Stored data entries

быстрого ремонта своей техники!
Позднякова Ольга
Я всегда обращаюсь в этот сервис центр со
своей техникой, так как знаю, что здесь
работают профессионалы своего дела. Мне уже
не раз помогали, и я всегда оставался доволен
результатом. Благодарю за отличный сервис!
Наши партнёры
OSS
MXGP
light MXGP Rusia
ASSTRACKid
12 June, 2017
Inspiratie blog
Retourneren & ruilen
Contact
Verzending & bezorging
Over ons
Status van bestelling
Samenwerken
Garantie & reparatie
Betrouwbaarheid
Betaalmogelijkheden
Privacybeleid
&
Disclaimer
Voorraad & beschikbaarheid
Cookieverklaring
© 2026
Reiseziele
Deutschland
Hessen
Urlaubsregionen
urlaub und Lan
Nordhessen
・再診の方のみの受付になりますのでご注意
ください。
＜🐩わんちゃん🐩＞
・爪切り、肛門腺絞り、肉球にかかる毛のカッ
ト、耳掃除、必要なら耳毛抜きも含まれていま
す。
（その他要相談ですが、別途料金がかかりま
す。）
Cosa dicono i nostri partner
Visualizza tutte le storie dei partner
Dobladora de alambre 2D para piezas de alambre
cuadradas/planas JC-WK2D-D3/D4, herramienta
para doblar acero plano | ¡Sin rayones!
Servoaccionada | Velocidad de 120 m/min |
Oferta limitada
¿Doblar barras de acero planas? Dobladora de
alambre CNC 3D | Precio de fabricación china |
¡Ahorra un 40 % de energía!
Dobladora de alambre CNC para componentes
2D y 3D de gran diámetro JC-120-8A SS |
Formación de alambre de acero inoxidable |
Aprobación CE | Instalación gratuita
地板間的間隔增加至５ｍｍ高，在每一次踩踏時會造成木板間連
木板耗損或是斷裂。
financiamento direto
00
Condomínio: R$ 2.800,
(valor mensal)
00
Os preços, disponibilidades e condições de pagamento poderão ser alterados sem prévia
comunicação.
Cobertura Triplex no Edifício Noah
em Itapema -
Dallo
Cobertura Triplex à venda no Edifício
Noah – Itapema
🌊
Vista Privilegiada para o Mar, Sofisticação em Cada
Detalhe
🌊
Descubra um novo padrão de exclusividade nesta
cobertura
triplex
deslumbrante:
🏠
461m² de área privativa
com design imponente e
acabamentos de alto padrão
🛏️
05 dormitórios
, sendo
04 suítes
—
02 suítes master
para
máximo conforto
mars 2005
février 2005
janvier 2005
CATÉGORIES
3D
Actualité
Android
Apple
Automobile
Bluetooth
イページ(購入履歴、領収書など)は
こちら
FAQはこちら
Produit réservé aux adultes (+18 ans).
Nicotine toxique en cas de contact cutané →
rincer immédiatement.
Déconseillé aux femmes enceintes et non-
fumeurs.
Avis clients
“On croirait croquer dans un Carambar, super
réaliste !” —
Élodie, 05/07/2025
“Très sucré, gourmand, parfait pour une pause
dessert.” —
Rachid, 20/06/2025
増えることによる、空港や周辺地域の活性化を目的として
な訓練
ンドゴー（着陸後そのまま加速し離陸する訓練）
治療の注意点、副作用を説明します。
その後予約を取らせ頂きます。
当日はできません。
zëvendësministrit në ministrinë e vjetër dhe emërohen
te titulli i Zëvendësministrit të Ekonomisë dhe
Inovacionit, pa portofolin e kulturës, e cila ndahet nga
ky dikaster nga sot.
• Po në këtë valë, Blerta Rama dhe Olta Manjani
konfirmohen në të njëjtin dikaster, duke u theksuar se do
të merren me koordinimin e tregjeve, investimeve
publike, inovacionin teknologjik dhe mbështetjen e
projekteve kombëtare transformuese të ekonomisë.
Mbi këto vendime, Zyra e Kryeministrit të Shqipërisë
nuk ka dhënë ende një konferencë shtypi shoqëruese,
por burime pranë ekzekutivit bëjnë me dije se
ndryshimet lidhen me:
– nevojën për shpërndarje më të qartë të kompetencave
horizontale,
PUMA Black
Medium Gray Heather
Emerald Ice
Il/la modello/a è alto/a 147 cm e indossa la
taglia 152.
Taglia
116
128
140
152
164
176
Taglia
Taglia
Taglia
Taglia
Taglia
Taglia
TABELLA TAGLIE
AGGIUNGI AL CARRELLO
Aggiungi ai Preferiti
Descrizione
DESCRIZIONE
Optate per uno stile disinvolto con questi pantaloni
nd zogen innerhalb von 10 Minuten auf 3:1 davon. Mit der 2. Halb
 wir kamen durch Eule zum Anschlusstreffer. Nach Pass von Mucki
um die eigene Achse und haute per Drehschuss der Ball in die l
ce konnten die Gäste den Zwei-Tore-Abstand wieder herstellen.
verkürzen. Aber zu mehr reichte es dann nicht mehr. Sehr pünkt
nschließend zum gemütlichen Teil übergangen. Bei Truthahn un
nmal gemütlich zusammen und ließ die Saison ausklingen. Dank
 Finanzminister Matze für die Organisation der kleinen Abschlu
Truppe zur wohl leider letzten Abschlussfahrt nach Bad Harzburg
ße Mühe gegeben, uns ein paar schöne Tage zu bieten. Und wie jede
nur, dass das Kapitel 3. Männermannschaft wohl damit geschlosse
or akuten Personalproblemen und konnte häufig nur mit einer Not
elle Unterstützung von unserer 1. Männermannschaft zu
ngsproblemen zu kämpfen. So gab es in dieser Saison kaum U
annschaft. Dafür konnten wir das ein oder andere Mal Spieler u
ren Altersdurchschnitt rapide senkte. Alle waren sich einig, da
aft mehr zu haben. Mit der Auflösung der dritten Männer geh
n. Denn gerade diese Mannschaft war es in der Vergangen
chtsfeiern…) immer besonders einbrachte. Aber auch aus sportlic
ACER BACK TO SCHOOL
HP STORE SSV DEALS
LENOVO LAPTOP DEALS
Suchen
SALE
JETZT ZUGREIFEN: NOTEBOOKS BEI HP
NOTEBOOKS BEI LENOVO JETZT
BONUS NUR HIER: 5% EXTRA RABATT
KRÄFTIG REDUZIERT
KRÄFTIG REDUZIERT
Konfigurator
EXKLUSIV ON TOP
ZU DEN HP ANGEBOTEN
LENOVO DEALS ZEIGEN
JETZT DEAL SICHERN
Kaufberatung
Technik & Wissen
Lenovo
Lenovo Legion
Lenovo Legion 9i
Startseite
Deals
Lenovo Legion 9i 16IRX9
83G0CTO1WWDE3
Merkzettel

Task objective => Your answer must be the lines from the first line of the entries above through the line that contains "Inspiratie blog", written out exactly.

Solution to this task =>
быстрого ремонта своей техники!
Позднякова Ольга
Я всегда обращаюсь в этот сервис центр со
своей техникой, так как знаю, что здесь
работают профессионалы своего дела. Мне уже
не раз помогали, и я всегда оставался доволен
результатом. Благодарю за отличный сервис!
Наши партнёры
OSS
MXGP
light MXGP Rusia
ASSTRACKid
12 June, 2017
Inspiratie blog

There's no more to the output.